Quote every line word for word from the start of the entries down to the line containing "Chain and Cable Lubricants", including both of those lines.

*** Extracted records Section Begins ***

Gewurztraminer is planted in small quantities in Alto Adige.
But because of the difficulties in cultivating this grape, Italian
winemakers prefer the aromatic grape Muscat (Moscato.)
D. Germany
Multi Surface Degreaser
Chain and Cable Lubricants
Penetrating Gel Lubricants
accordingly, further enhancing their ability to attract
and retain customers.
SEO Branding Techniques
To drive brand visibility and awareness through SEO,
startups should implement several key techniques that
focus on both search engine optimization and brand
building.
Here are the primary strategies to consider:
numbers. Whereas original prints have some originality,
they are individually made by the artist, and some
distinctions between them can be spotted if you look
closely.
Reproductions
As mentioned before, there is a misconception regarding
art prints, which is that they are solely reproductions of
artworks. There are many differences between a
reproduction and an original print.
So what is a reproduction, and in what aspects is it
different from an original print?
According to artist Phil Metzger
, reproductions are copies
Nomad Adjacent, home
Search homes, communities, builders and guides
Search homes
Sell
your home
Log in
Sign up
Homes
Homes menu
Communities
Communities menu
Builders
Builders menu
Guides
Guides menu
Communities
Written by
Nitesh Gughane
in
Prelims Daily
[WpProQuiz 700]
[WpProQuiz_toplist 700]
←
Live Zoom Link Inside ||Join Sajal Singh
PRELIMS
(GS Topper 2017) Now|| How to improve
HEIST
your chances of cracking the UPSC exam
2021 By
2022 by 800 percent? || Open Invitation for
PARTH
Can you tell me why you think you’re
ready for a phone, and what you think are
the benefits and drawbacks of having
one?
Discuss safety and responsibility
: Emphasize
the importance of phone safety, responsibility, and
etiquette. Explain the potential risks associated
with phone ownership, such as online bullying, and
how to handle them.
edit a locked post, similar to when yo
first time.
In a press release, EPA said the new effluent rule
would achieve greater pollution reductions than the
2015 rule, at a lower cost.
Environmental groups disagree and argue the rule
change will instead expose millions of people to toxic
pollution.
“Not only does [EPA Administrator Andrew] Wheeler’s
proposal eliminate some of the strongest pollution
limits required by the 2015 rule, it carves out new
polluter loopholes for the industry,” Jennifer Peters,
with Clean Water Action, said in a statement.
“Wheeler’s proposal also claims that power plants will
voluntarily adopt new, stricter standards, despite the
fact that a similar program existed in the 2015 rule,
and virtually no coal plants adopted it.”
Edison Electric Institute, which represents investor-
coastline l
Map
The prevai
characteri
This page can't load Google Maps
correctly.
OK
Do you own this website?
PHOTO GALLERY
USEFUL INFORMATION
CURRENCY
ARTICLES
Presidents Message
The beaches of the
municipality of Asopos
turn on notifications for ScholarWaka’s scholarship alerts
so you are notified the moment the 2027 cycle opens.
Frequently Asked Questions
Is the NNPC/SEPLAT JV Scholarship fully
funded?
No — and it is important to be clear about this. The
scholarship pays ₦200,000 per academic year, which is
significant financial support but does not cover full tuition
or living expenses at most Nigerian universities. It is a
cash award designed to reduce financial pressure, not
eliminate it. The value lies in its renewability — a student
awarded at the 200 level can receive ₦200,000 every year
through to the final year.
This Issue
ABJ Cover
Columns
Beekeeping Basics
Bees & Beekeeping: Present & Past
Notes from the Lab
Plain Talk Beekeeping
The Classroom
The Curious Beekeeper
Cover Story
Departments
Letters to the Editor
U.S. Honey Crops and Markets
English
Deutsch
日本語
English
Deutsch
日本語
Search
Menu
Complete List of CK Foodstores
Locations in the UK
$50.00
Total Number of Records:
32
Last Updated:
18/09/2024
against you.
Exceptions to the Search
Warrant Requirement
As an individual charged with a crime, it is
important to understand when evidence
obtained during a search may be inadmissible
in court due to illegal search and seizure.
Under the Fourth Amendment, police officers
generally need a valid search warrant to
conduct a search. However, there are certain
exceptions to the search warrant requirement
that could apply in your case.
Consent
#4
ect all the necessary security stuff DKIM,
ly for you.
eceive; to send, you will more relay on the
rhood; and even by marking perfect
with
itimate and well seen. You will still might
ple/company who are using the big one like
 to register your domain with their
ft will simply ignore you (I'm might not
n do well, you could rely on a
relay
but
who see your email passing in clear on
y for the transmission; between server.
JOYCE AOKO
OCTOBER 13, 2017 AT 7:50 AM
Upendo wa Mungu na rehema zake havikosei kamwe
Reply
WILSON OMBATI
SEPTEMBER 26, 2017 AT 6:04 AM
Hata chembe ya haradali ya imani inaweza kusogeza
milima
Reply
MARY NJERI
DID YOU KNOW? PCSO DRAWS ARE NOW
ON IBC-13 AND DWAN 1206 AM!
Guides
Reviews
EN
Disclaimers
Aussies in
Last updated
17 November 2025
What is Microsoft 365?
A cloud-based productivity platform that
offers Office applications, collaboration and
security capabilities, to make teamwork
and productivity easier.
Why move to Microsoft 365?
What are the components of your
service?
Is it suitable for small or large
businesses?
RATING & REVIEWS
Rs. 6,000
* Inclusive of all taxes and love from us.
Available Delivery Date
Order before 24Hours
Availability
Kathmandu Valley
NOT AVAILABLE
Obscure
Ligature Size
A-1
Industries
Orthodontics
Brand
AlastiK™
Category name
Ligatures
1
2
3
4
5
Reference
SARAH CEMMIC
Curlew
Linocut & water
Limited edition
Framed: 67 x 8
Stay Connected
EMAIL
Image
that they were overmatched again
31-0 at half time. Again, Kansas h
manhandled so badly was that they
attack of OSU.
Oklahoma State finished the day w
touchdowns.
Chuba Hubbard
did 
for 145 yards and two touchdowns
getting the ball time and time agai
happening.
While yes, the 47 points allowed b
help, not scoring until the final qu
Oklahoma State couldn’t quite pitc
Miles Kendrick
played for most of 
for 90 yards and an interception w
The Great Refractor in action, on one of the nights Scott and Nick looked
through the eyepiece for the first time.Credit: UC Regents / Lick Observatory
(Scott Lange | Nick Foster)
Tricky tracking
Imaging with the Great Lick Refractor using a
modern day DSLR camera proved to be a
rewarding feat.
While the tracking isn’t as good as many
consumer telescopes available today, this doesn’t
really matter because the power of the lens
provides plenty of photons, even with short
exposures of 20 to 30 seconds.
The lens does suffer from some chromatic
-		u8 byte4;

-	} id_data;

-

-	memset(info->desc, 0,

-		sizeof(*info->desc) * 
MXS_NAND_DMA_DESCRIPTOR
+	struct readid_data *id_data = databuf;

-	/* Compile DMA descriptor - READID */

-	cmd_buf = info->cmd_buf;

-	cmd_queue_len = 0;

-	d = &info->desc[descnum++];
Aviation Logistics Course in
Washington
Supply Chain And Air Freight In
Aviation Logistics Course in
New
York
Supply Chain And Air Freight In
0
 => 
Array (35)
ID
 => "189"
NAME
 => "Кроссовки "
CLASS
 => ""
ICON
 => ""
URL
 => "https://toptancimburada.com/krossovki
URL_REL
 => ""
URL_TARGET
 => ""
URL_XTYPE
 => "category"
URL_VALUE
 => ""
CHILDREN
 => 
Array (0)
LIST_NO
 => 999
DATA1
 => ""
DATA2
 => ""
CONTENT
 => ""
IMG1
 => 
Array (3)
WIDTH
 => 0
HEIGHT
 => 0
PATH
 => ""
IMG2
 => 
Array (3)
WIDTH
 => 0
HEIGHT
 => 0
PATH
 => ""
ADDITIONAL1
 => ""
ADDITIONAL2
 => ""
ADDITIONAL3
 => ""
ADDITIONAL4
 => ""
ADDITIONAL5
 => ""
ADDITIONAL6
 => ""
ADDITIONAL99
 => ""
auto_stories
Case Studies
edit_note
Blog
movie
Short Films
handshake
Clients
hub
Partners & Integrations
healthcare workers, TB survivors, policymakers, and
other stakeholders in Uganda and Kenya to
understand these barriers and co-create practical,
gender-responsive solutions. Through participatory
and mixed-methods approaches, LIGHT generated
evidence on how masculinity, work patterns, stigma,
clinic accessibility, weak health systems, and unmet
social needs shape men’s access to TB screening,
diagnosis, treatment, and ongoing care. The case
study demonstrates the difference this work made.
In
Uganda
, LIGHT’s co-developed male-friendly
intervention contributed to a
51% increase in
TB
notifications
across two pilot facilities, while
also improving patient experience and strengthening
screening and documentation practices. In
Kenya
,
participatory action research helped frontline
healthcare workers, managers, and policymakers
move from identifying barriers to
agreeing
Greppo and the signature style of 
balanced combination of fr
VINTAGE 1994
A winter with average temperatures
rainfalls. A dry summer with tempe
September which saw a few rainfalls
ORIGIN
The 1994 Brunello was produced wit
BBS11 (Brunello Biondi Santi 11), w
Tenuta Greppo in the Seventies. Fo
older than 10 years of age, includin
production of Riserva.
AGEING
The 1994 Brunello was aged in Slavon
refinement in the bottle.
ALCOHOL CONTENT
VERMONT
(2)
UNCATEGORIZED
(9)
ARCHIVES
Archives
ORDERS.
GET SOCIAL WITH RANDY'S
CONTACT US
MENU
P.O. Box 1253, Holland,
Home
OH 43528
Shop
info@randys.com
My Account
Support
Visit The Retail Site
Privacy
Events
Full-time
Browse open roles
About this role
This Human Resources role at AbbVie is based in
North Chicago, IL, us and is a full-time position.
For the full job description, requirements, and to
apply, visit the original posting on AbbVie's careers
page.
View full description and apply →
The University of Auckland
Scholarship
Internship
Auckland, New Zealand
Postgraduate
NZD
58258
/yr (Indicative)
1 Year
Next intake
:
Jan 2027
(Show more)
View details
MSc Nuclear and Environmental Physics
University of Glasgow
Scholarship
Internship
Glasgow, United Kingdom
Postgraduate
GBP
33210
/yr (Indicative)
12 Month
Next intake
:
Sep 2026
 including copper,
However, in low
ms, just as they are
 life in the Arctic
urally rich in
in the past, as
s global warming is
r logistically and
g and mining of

*** Extracted records Section Ends ***

• _Answer space_:
Gewurztraminer is planted in small quantities in Alto Adige.
But because of the difficulties in cultivating this grape, Italian
winemakers prefer the aromatic grape Muscat (Moscato.)
D. Germany
Multi Surface Degreaser
Chain and Cable Lubricants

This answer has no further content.